Ciddi bir kitle tarafından, inanma denen olgunun, insanın doğasında ve yaradılışında var olduğu iddia edilir. Yani bazı kişilere göre insan ve herkes, kaçınılmaz olarak bir şeylere inanır/inanmak zorundadır. Bu yaklaşım biçimine göre de bir insanın, herhangi bir inanç sisteminin üyesi olmaması, insanın doğasına aykırıdır.
Bu ön şarta göre, bu kitle tarafından ateizm genellikle, "herhangi bir yaratıcının var olmadığına inanmak" olarak, hatta "Allahın varlığına inanmamak" ve daha da ilerisi "Allahın varlığını ret etmek" olarak tanımlanır.
Ateizmin bir inanç olduğunu iddia edenlere bol bol cevap verilmiştir. Verilen cevaplar nadiren hedefe ulaştığı için de genellikle benzetimler yapılmıştır. En geleneksel ve sık rastlanan benzetim de kel birine saç rengini sormak ya da kapalı halde duran bir televizyonun hangi kanalı gösterdiğini sormaktır.
Ateizm bir inanç değildir. İnanç, tanımı gereği, ortada herhangi bir kanıt ya da bir kesinlik yok iken duyulan güven ve bağlılıktır. Ateizm ise, çok basit bir tanımlama ile, herhangi bir ilahi yaratıcının varlığını iddia eden tüm sistemlerin, yaratıcının varlığı ile ilgili açıklamaları ikna edici bulmama ve bu nedenle de ortada herhangi bir yaratıcı olmadığını düşünme durumudur.
Bu çatışmada, özellikle inançlı kişilerin sıkça düştüğü bir yanılgı da şudur: Hiç bir şeye inanmamak başka bir şeydir, var olan ve çağlar boyu belirli insan gruplarının birlikte kabul ettiği inanç sistemlerinin herhangi birinin kapsamında olmamak başka bir şeydir. Ateistler hiç bir dinin mensubu değillerdir. Bu nedenle, bugüne kadar var olmuş, bilinen hiç bir dinin varlığını iddia ettiği yaratıcıya inanmazlar. Ama bu, inanç denen duyguyu içermedikleri anlamına da gelmez. Bir ateist, insanlığı, onu bekleyen kötü bir gelecekten bilimin kurtaracağına inanıyor olabilir. Bu da bir inançtır. Ama bir din değildir. Yani inanç duygusu başka bir şeydir, din başka bir şeydir. Dinler, inanılması beklenen çok sayıda iddiayı bir arada barındıran ve belirli koşullar söz konusu olduğu takdirde bir insanın kendisinin bir mensubu olduğunu kabul eden yapılardır. İslam'ın şartlarının 5, İslami inancın şartlarının 6 madde olması gibi. Buna göre aslında bir dinin mensubu olmak, çok sayıda iddiaya karşı güven ve inanç duyma gerekliliğini beraberinde getirir. Ve bir insan, örneğin Kur'an'daki 6666 ayetin tek birine dahi inanmıyor olsa -İslam'a göre- Müslüman sayılamaz. Ama bu kişiye ateist de denemez, o kişi İslam'ın yaratıcısı olan Allah'a inandığını söyleyebilir. Bu nedenle aslında dini bakış ve kabullerle ateizm ve ateistler tanımlanamaz.
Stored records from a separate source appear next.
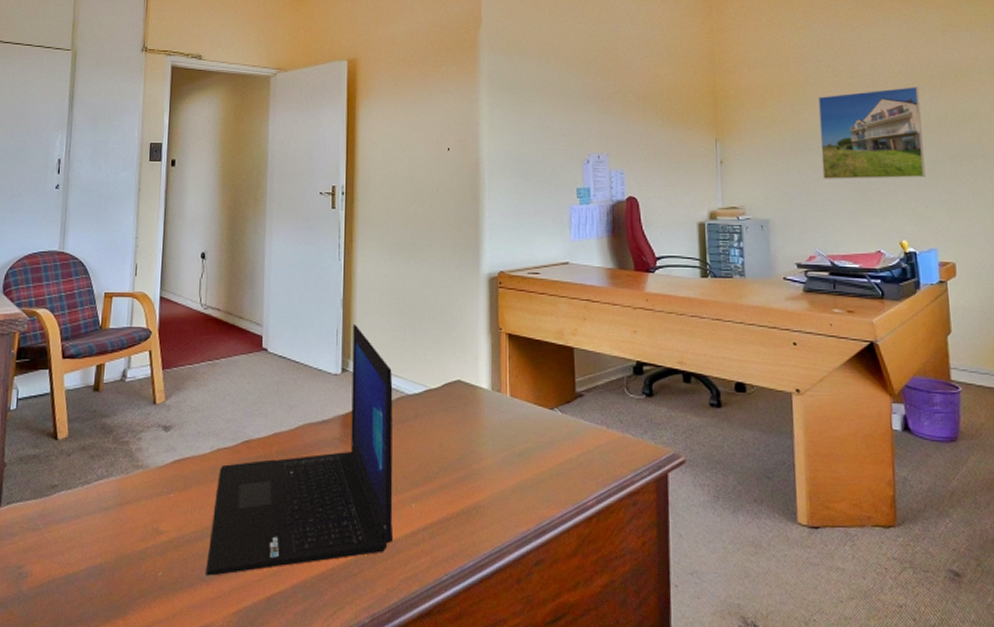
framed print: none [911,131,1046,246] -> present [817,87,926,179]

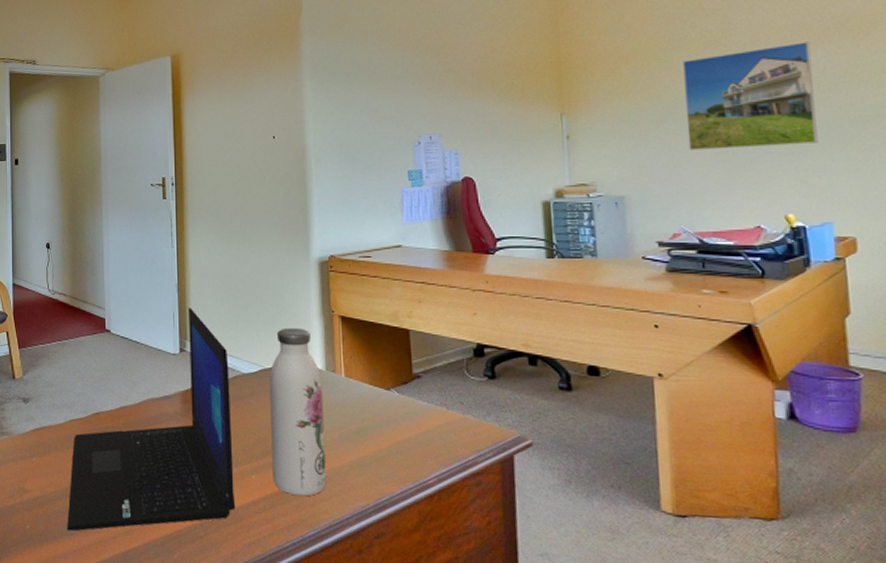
water bottle: none [433,345,488,525] -> present [269,327,326,497]

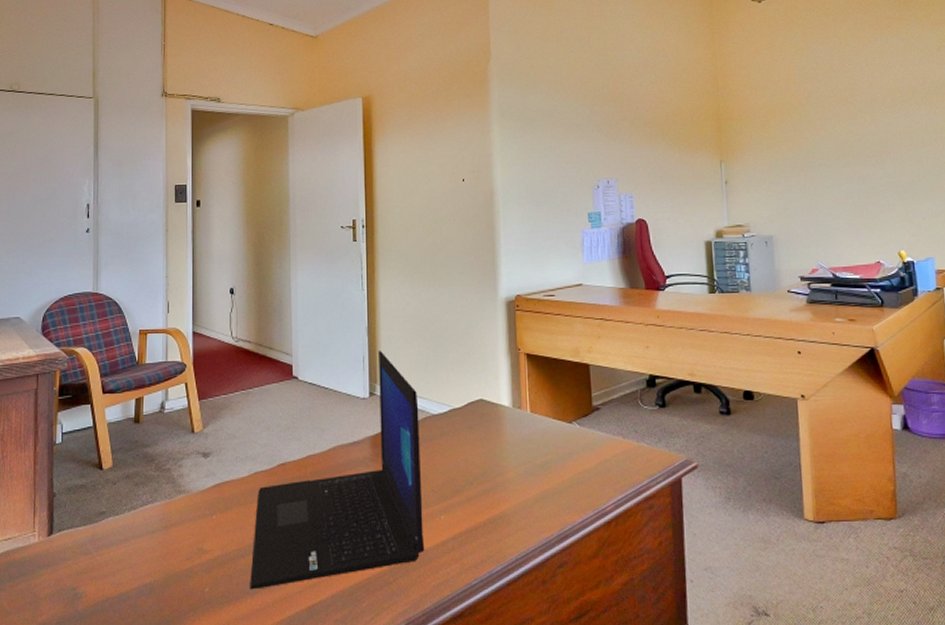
water bottle: present [269,327,326,497] -> none [458,366,513,533]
Bu nedenle de inanç kavramı, herhangi bir dinin mensupları ile diğer insanlar için aynı şey olmadığından kavram karmaşasına sebebiyet veren bir olgudur. İslam'a göre 6 şarttan birine inanmamak sizi imansız kılar. Ama kelime anlamı ile siz hâlen belirli bir inanç sisteminin kapsamındasınızdır.
Özetle, madem bir kişinin Müslüman olup olmadığını, İslam dininin kabullerine göre belirliyoruz, bir kişinin ateist (ya da İslam'a göre kafir) olup olmadığını da ateizmi ortaya çıkaran genel kabullere göre değerlendirmeliyiz. Konuya böyle baktığımızda da ne ateizm bir inançtır, ne de İslam'ın herhangi bir esasına inanç ve güven duymayan kişi ateisttir.